OpenMLDB is an open-source machine learning database that provides a feature platform computing consistent features for training and inference.
https://openmldb.ai
Apache License 2.0
1.59k stars 321 forks source link

segment gc when ts_cnt > 1 #3935

Open vagetablechicken opened 6 months ago

vagetablechicken commented 6 months ago

https://github.com/4paradigm/OpenMLDB/blob/21184d56251cd96088d787dfdb32527c84c78467/src/storage/segment.cc#L437-L458

ref https://utqcxc5xn1.feishu.cn/docx/FTbtdV25eoZDkjxODpCc44qhnlc , if we have a table with indexes in same keys but different ts, e.g.

CREATE TABLE talkingdata(
    ip int,app int,device int,os int,channel int,click_time timestamp,attributed_time timestamp,is_attributed int,
    index(key=(ip), ts=click_time, ttl=1s, ttl_type=absolute),
    index(key=(ip), ts=attributed_time),
    index(key=(app,os), ts=click_time)
);

index0 and index1 will in the same segment and ts_cnt_==2, so segment gc will trigger GcAllType, it'll use the wrong expire time.

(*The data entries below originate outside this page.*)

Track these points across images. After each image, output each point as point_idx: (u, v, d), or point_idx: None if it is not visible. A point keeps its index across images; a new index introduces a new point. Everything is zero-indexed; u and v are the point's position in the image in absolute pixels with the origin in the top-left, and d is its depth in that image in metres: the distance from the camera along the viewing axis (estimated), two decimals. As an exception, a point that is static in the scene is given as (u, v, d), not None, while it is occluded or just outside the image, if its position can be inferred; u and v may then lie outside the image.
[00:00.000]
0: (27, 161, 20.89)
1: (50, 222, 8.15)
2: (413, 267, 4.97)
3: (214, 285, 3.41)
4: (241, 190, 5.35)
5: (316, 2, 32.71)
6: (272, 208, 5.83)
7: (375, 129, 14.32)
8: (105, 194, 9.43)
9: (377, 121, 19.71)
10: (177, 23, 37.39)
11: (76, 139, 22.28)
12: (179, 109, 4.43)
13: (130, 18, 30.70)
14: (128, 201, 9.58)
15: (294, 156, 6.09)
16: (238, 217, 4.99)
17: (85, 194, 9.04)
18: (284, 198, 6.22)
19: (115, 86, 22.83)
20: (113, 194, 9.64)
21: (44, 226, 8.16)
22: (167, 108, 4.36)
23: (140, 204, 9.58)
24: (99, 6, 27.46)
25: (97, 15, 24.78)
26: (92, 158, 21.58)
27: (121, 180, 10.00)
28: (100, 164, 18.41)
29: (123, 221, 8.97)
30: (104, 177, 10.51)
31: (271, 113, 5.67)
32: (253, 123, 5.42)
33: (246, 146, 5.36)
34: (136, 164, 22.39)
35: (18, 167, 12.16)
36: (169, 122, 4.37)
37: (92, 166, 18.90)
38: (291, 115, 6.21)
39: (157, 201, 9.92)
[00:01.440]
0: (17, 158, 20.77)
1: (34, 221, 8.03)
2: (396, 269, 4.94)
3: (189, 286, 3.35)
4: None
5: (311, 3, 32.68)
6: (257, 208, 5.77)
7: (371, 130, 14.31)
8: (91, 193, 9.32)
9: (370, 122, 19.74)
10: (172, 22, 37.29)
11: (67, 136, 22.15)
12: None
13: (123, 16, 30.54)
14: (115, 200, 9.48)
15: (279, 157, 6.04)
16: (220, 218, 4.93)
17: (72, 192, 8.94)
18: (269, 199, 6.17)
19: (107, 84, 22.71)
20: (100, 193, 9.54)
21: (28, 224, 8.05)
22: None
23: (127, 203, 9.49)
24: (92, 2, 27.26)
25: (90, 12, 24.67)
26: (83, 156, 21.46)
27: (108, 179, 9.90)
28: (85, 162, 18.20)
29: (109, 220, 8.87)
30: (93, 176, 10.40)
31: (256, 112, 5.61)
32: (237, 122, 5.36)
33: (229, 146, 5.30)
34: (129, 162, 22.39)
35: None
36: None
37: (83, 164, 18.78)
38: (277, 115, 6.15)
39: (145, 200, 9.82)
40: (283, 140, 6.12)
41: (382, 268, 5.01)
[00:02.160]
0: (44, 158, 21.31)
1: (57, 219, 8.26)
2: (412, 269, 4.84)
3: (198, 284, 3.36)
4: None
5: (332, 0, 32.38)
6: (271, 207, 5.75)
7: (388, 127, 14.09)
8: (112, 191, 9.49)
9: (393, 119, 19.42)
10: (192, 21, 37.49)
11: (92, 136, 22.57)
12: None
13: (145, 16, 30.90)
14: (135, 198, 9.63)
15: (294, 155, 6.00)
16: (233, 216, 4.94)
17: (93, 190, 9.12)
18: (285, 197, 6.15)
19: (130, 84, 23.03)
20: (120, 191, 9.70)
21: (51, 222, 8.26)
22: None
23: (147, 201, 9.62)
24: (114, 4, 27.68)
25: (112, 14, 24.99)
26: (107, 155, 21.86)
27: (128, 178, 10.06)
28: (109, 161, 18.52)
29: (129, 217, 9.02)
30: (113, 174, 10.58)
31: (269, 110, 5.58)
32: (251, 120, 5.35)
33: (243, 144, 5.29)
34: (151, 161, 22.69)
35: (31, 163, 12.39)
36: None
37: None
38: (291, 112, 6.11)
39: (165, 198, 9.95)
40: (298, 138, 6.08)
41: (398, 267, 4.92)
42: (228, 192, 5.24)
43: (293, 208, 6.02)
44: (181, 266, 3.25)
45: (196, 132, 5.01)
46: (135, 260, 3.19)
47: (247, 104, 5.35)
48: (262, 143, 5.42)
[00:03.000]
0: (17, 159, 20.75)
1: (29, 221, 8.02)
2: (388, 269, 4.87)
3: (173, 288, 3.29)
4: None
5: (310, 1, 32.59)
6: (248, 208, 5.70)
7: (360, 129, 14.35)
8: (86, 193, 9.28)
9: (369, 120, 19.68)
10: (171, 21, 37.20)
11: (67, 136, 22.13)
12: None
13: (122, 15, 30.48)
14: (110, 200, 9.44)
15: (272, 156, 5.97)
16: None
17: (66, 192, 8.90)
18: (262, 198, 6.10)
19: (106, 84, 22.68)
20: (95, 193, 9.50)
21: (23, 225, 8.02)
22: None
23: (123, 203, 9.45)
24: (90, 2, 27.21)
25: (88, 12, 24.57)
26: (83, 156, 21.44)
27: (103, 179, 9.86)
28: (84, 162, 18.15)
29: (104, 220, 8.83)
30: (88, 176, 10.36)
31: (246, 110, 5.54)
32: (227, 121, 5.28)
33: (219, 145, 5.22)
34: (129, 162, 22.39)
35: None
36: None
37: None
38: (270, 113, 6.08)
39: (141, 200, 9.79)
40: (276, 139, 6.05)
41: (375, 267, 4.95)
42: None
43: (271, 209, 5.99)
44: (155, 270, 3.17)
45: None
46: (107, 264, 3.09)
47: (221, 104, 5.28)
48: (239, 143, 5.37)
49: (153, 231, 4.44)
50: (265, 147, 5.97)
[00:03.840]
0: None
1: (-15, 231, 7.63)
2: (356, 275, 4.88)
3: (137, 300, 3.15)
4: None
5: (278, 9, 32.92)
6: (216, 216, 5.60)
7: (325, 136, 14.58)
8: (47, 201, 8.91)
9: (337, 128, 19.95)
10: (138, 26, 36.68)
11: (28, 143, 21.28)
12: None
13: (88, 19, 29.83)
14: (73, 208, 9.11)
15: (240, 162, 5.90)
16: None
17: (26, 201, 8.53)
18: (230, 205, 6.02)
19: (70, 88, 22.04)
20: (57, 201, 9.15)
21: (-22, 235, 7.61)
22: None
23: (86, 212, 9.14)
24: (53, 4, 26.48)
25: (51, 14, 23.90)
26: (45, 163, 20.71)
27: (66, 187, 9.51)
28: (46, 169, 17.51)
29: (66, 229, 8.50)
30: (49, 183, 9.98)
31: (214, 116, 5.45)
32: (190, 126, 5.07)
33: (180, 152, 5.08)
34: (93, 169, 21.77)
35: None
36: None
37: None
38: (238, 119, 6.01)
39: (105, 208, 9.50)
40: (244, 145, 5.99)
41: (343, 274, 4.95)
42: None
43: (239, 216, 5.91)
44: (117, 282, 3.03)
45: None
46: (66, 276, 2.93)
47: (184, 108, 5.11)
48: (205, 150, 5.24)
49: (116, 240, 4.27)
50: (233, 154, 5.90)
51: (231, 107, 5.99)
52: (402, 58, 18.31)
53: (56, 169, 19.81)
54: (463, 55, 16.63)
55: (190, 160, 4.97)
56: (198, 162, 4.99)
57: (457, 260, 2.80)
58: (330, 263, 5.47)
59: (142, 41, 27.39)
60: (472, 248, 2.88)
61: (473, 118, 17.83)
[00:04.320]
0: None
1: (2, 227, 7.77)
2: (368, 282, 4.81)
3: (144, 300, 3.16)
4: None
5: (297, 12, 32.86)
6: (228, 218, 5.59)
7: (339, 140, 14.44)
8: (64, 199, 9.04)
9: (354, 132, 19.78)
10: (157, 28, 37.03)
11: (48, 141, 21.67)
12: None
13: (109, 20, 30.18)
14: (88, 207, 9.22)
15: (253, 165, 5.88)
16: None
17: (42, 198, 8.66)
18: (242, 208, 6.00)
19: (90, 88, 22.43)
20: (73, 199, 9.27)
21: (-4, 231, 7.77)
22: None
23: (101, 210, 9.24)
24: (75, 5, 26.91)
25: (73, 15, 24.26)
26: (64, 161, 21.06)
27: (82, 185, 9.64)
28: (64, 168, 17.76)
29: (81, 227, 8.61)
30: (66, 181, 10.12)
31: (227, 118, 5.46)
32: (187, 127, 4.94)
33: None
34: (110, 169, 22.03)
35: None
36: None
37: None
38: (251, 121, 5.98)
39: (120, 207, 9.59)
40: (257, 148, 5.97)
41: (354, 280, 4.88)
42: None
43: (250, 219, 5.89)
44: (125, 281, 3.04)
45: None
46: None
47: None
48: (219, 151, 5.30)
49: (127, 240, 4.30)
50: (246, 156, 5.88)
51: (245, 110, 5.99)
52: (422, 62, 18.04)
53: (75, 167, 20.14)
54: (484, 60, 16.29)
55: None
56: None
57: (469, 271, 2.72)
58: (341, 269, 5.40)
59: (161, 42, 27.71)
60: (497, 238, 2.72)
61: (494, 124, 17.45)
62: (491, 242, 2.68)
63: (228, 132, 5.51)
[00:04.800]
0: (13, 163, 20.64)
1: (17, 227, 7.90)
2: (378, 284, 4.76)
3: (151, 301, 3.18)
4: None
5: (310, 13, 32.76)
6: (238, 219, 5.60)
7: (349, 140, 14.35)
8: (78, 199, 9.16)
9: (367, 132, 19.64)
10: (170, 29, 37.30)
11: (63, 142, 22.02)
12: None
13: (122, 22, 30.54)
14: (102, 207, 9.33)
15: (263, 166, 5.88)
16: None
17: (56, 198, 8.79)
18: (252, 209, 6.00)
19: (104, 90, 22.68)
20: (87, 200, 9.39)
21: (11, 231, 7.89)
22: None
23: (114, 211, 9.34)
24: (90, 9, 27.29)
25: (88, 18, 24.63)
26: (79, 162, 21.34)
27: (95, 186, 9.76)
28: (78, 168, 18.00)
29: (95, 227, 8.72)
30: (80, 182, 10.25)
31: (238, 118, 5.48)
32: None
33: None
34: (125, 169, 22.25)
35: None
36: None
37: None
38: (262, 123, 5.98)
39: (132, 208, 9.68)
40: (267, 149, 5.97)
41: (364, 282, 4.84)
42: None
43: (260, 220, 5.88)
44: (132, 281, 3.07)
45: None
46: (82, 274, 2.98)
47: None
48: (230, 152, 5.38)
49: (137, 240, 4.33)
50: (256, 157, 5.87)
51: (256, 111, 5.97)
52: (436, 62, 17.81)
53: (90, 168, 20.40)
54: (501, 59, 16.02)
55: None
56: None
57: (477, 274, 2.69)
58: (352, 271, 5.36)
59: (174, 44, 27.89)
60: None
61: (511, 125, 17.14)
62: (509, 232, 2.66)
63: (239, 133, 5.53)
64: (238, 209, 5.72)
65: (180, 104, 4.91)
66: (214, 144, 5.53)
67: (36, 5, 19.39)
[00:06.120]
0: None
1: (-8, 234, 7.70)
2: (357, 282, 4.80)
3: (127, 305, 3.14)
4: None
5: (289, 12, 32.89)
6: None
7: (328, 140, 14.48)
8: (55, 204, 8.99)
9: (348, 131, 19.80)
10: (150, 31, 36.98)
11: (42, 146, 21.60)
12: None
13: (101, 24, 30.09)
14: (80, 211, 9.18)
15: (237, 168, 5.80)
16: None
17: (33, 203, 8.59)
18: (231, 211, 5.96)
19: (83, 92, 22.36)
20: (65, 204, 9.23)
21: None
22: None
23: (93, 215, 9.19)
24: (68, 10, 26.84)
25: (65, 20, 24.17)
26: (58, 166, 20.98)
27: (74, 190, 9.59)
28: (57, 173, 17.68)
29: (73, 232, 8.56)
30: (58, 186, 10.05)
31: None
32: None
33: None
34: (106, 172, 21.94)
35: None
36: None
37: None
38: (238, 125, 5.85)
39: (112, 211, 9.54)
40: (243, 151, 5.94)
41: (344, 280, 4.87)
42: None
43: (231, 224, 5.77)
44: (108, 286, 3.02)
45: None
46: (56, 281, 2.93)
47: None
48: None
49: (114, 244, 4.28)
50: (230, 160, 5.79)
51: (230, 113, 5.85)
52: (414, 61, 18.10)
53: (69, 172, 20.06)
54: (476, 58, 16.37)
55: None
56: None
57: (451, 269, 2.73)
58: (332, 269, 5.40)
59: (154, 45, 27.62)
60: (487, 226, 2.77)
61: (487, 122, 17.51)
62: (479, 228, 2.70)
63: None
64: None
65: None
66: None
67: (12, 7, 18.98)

when ts_cnt_<=1, ExecuteGc will calc expire time: https://github.com/4paradigm/OpenMLDB/blob/21184d56251cd96088d787dfdb32527c84c78467/src/storage/segment.cc#L398-L408

But GcAllType won't, it'll use a small time (ttl value, not the expire time, e.g. ttl=1m, time value will be 1970-01-01) to do gc. Normally, no row will be gc cuz row ts > small time, so the data never expire, you can check by show table status.